[Cerowrt-devel] [Bloat] DC behaviors today

Mon Dec 18 03:11:40 EST 2017

On Sun, 17 Dec 2017, Benjamin Cronce wrote:

> This is an interesting topic to me. Over the past 5+ years, I've been 
> reading about GPON fiber aggregators(GPON chassis for lack of a proper 
> term) with 400Gb-1Tb/s of uplink, 1-2Tb/s line-cards, and enough GPON 
> ports for several thousand customers.

Yep, they're available if people want to pay for them.

> because they eat up support phone time. They eventually went to a
> non-oversubscribed flat model. He told me that the GPON chassis plugs
> strait into the core router.
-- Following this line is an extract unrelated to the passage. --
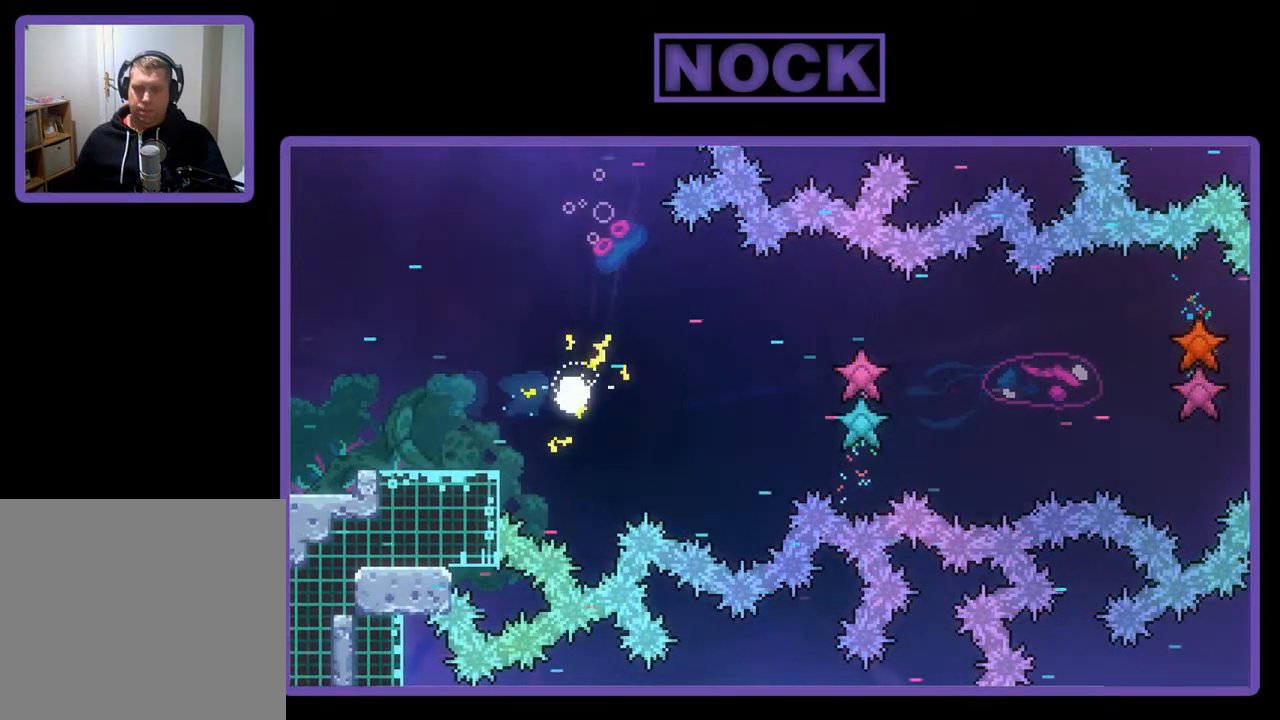
{"buttons": [], "left_stick": "right", "events": []}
I asked him about GPON port shared bandwidth
> and the GPON uplink. He said they will not over-subscribe a GPON port, so
> all ONTs on the port can use 100% of their provisioned rate, and they will
> not place more provision bandwidth on a single GPON chassis than what they
> uplink can support.

Yes, it makes sense to have no or very small oversubscription of the GPON 
port. The aggregation uplink is another beast. In order to do statistical 
oversubscription, you need lots of customers so the statitics turn into an 
average that doesn't fluctuate too much.

> loss(not a long time to sample, but was sampled at a rate of 10pps against
> their speed-test server), but 20-40ms pings. I tested this during off
> hours, like 1am.

Yep, sounds like they configured their queues correctly then.

Historically we had 600ms of buffering in backbone platforms in the end of 
the 90ties and beginning of 2000ds, then this has slowly eroded over time 
so now the "golden standard" is down to 30-50ms of buffer. There are 
platforms that have basically no buffer at all, such as 64 port 100G 
equipment with 12-24 megabyte of buffer. These are typically for DC 
deployment where RTTs are extremely low and special congestion algorithms 
are used. They don't work very well for ISP deployments.

> to 1Gb/s. I asked them about this. Yes, the 1Gb tier was also not
> over-subscribed. I'm not sure if some lone customer pretty much got their
> own GPON port or they had some WDM-PON linecards.

Sounds like it, non-oversubscribing gig customers on GPON sounds 
expensive.

> I'm currently paying about $40/m for 150/150 for a "dedicated" 
> connection. I'm currently getting about 1ms+-0.1ms pings to my ISP's 
> speedtest server 24/7.  If I do a ping flood, I can get my avg ping down 
> near 0.12ms. I assume this is because of GPON scheduling. Of course I 
> only test this against their speedtest server and during off hours.

Yes, sounds like GPON scheduler indeed.

> to be load-balanced by some lower-bits in the IP address. This gave a total

Load-balancing can be done a lot of different ways. Typically for 
ISP-speak this is called "hashing", some do it on L3, some on L3/L4 
information, some do it even deeper into the packet.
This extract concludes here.